Say ‘tax havens’ and warm Caribbean islands come to mind for many Americans. But for the world’s rich, the U.S. is a perfectly good tax haven these days. The Panama Papers reveal that alongside the usual suspects like the British Virgin Islands, Bahamas and Panama, one of the most popular tax havens is Nevada – as in Vegas, Reno, Elephant Rock and the like.
“Wherever there is more secrecy afforded to the tax evader, that is where they will want to be,” said Michelle Hanlon, an accounting professor at MIT’s business school who specializes in offshore tax evasion.
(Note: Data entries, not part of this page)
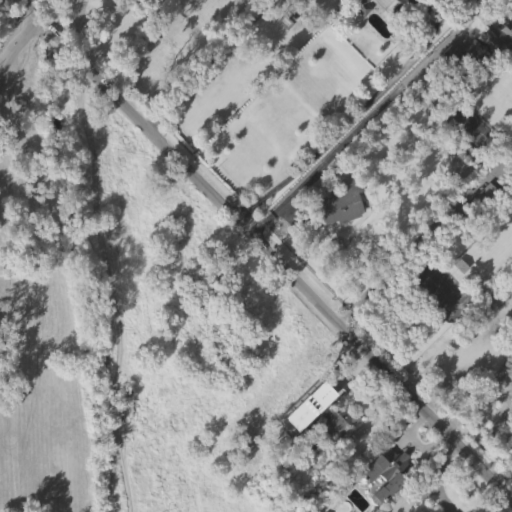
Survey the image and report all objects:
building: (356, 8)
building: (441, 8)
road: (68, 28)
building: (363, 36)
building: (488, 44)
road: (13, 49)
road: (139, 49)
road: (3, 58)
road: (204, 69)
building: (481, 79)
road: (361, 123)
building: (509, 171)
building: (483, 198)
building: (339, 204)
building: (343, 234)
road: (414, 241)
road: (253, 260)
park: (121, 313)
road: (481, 394)
building: (312, 397)
building: (333, 422)
building: (314, 428)
building: (339, 453)
building: (384, 472)
building: (390, 498)
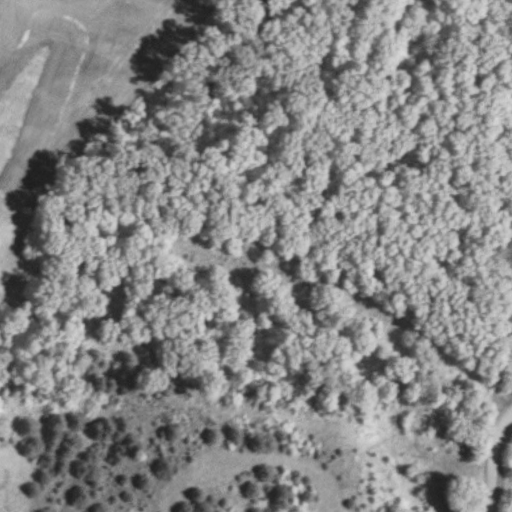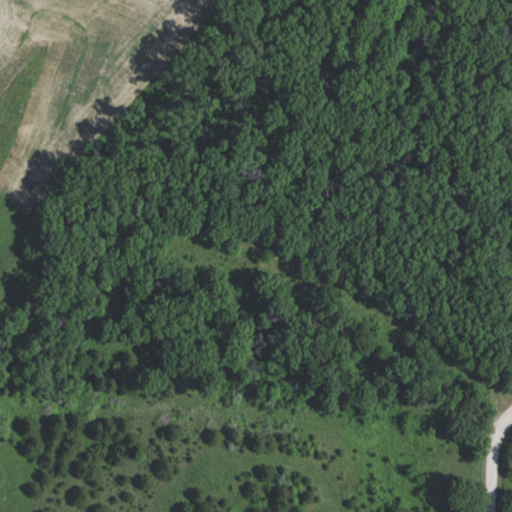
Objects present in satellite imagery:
road: (491, 459)
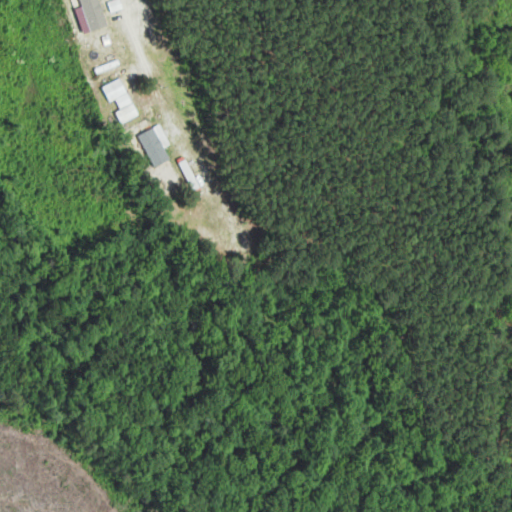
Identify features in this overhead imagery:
road: (140, 50)
building: (126, 113)
building: (154, 147)
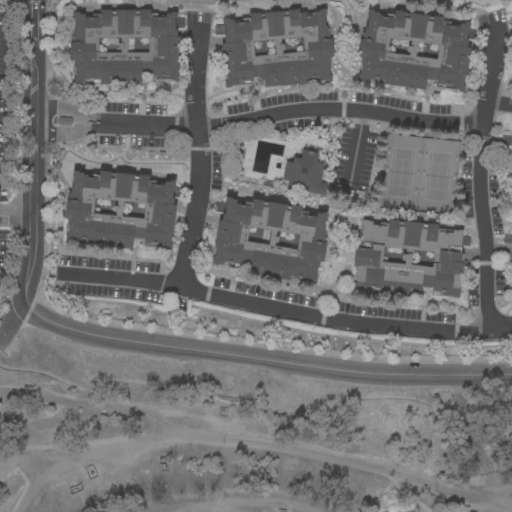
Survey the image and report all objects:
building: (123, 47)
building: (124, 47)
building: (276, 49)
building: (276, 49)
building: (412, 51)
building: (413, 51)
road: (73, 106)
road: (500, 110)
road: (297, 112)
road: (70, 131)
road: (362, 141)
parking lot: (6, 144)
road: (198, 156)
building: (304, 171)
building: (304, 173)
road: (481, 176)
building: (118, 210)
building: (119, 210)
road: (17, 214)
building: (270, 239)
building: (269, 240)
building: (406, 258)
building: (407, 259)
road: (287, 312)
road: (13, 314)
road: (111, 341)
road: (479, 443)
road: (256, 445)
Lately, U.S. states like Nevada and Delaware have come to offer relatively more secrecy than historic tax havens. That’s largely because of a U.S. push to get banks around the world to share more information about Americans with money abroad. Those moves ultimately led the Organisation for Economic Co-operation and Development (OECD) to come out with pretty tough international disclosure standards. Nearly every major country signed on. But not the U.S.
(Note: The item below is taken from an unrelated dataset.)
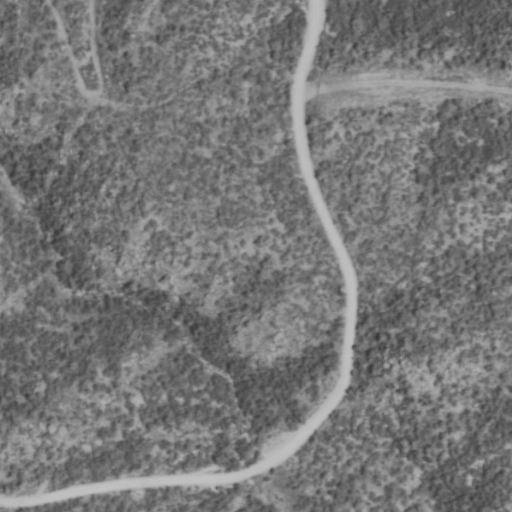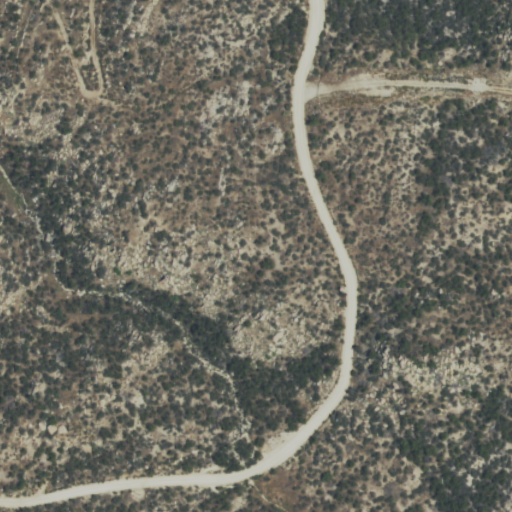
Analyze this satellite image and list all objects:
road: (342, 374)
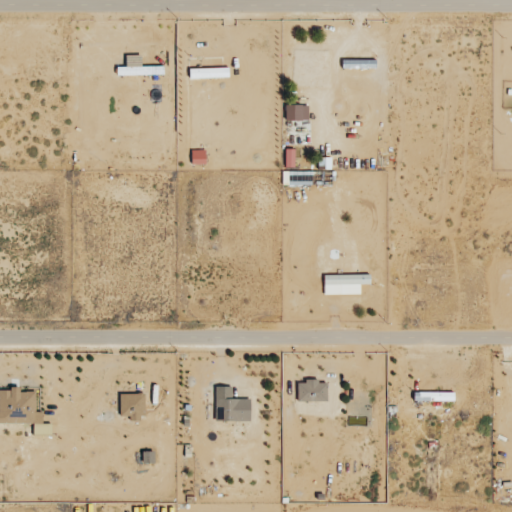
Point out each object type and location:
road: (256, 7)
road: (256, 336)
“That’s why a lot of people are saying the U.S. is the new big tax haven,” said Alex Cobham, research director for the Tax Justice Network.
As other countries tightened rules, a handful of American states became globally famous for making it easy for anyone to quickly and quietly form a company. Asked why the U.S. hasn’t signed on to OECD disclosure requirements, a Treasury Department spokesperson told Marketplace that the transparency rules were “modeled on” elements of the U.S. Foreign Account Tax Compliance Act, which Treasury cites as evidence that “the U.S. has led the charge in combating international tax evasion.”
Of course there are plenty of lawful reasons people would want to start a U.S. company and states here are free to compete for their business. But the swift secrecy they provide also makes it possible for the bad folks to use that legal service to illegally evade taxes.